Source »
Un nombre croissant d'organisations représentant tous les peuples indigènes du Chili, y compris les organisations mapuche, ont fait pression en faveur d'une réforme constitutionnelle, cherchant à obtenir des sièges spécifiquement désignés pour les représentants indigènes afin d'assurer leur participation à la Convention constitutionnelle qui sera élue en avril 2021. En mars dernier, les législateurs des différents partis de la Chambre des députés ont présenté un projet de réforme constitutionnelle visant à réserver des sièges aux peuples indigènes lors de la prochaine assemblée constitutionnelle.

Matériel fourni »

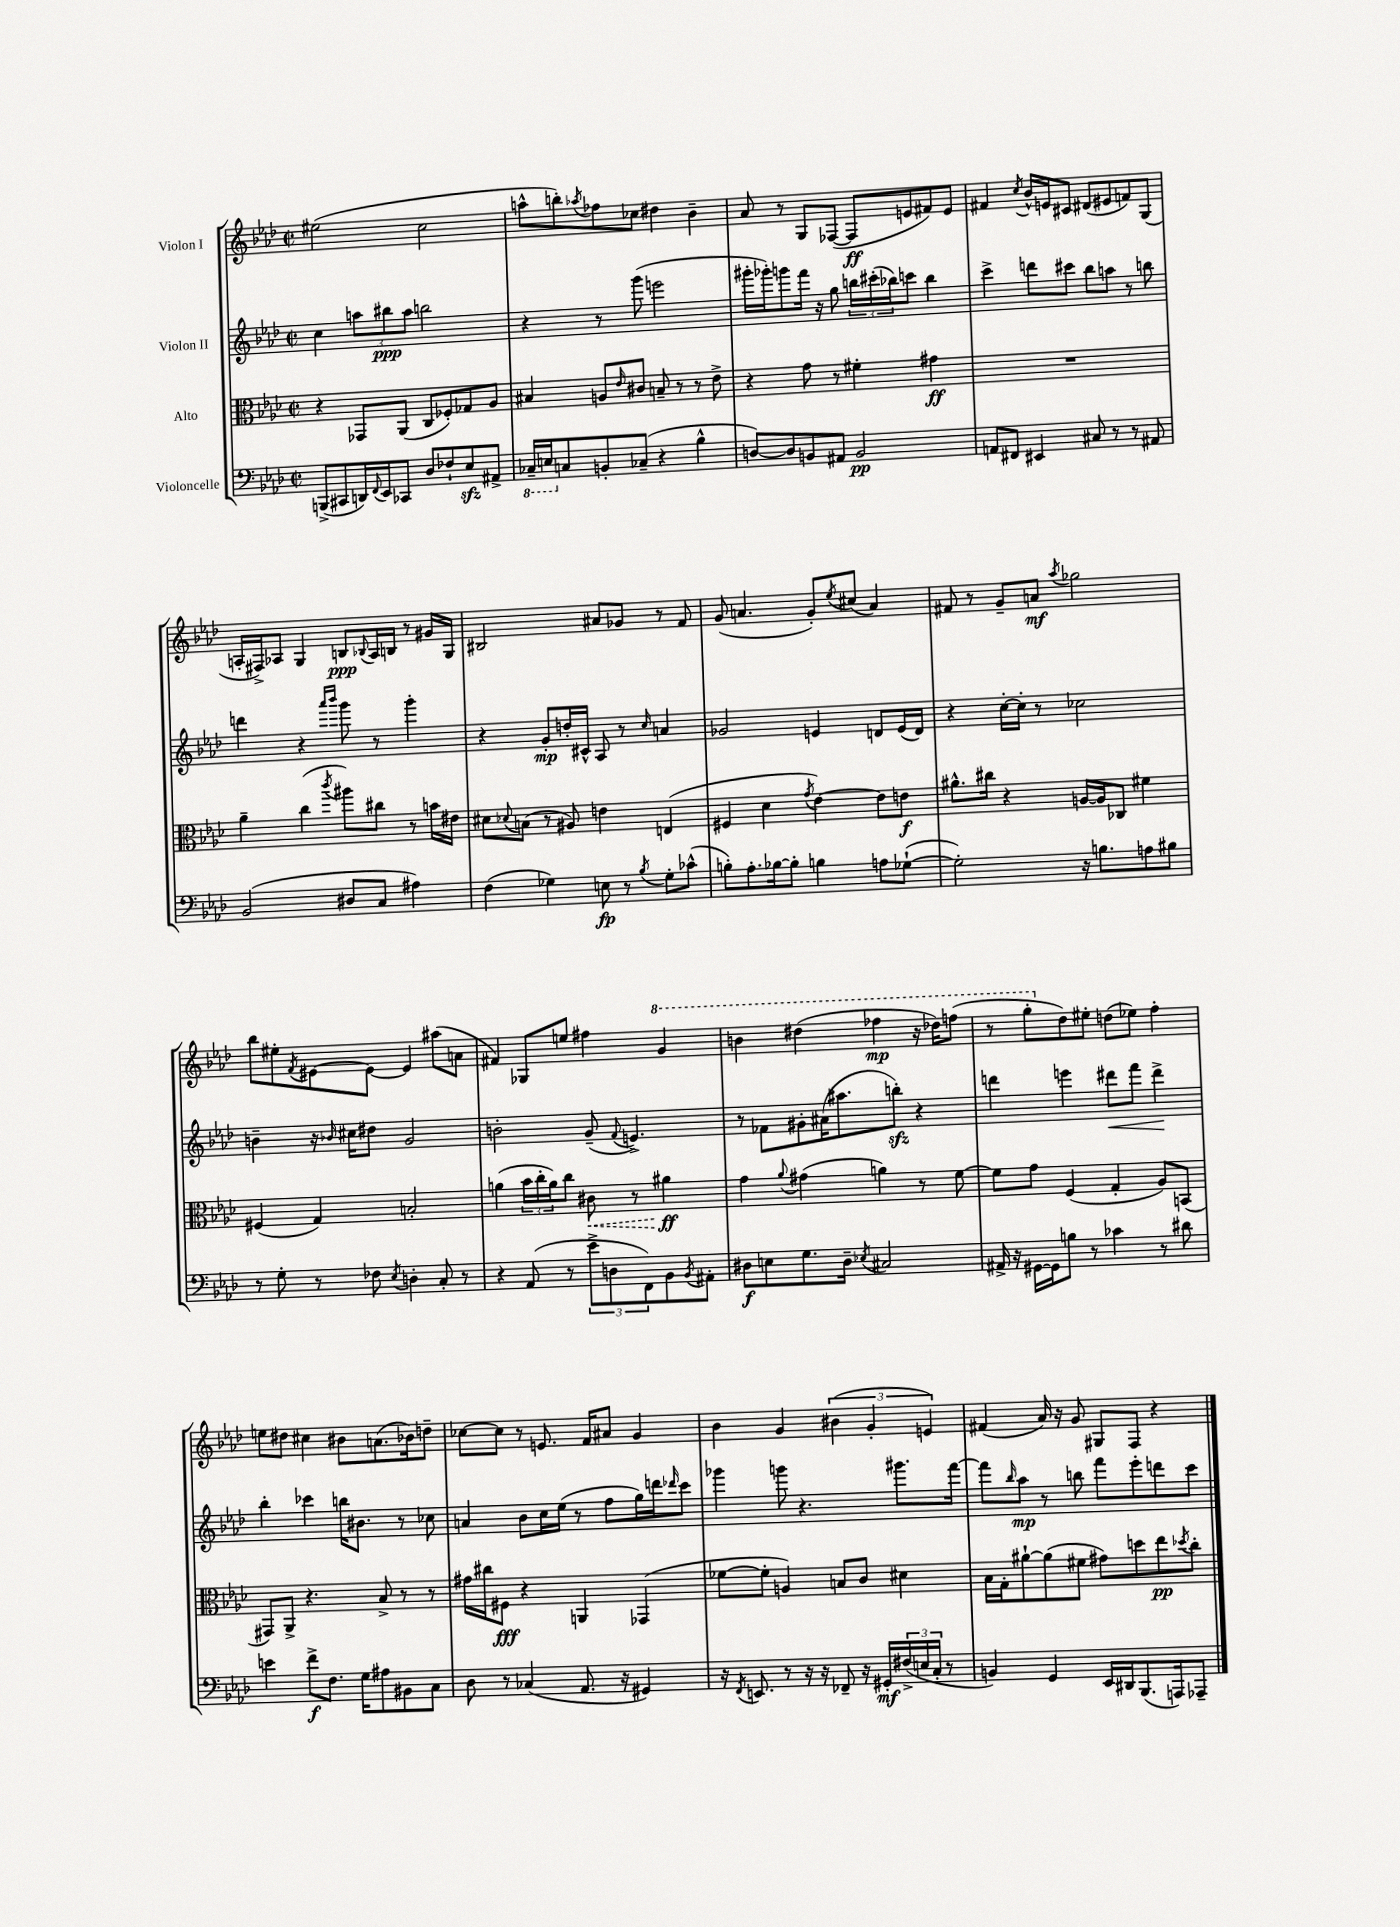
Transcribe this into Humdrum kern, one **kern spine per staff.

Consignes de l'exercice »
1. D'après le texte sur la Convention constitutionnelle chilienne, à quelle date cette convention doit-elle être élue ?
2. Prolongez le texte sur la Convention constitutionnelle chilienne en reprenant juste après sa dernière phrase.

Réponses finales »
1. En avril 2021.

2.
Pour réserver des sièges aux représentants indigènes, certaines spécifications ont été suggérées, telles que rendre la participation proportionnelle à la population indigène enregistrée par le recensement de 2017 (25 sièges en plus des 155 sièges de la Convention constitutionnelle approuvés par le plébiscite) et utiliser l'identification comme base pour la liste électorale indigène. D'autres spécifications incluent le vote pour des sièges spéciaux dans un district spécial de peuples indigènes sur une base géographique ; la représentation proportionnelle de chaque peuple indigène, en fonction de leur population respective ; l'inclusion de tous les peuples légalement reconnus (loi 19.235) ; l'inclusion des tribus afrodescendantes (reconnues en 2019, par la loi 21.151) ; les candidatures soutenues par des organisations indigènes légales ou traditionnelles ; la représentation indigène non affiliée à des partis politiques ; et la parité des sexes.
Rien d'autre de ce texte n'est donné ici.